Recognising how emotive the issues are, the presidium has decided to leave the question on "retiring" from the Union open for discussion in the plenary.

It will just put forward the article in the current treaty but will suggest where the problems could lie.

Sources say that one of the burning questions will be how to negotiate the terms of a new agreement with the country that wants to leave the EU.

If the state refuses to accept the terms of the agreement that have been reached, this will put the Union in a very difficult legal position.

Cat among the pigeons

The other issue is ratification of the treaty and what happens to a country which rejects it in a referendum.

With the spectre of the Irish rejection of the Nice Treaty in the background, several EU members want to prevent a situation where they are held up from going forward by one state.

Convention president Valéry Giscard d'Estaing put the cat among the pigeons last year when he suggested that a state must ratify the treaty or be outside the Union.

There are several problems around this issue.
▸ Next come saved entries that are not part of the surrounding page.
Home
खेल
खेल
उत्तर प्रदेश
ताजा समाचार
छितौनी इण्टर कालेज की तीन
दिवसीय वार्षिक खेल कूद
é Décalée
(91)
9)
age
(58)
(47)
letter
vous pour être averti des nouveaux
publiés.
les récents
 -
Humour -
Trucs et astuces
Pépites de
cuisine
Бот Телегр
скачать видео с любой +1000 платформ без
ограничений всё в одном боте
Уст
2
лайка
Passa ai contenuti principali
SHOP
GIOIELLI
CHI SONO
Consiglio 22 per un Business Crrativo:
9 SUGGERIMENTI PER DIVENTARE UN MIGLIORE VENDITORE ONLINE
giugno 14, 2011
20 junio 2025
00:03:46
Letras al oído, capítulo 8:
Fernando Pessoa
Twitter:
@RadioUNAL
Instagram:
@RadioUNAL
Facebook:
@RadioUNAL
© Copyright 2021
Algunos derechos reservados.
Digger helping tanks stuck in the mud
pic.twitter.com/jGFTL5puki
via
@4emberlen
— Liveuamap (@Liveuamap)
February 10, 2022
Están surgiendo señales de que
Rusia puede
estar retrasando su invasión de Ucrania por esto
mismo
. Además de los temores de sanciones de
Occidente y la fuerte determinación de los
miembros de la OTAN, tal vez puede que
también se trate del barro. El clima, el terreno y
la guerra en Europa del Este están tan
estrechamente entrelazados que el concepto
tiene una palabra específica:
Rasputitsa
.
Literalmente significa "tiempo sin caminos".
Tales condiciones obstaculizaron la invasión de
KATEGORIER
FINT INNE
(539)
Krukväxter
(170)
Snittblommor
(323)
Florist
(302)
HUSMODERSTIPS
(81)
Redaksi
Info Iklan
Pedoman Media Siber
First of all, how to get out of the current treaties.

According to international rules - The Vienna Convention on the Law of Treaties - all member states have to agree unanimously at a European Council to leave one treaty and enter the Union created by the Union.

If one country does not give its assent, then they simply cannot proceed with setting up a new Union with the new constitutional treaty.

The other problem is also ratification of the new Treaty. If Denmark – as a country that will put this to referendum – says no, what do other countries, who have already said yes, do?

"These problems are so difficult," said a presidium source. "We have discussed and discussed this issue."

The presidium will make public these and other articles next Friday.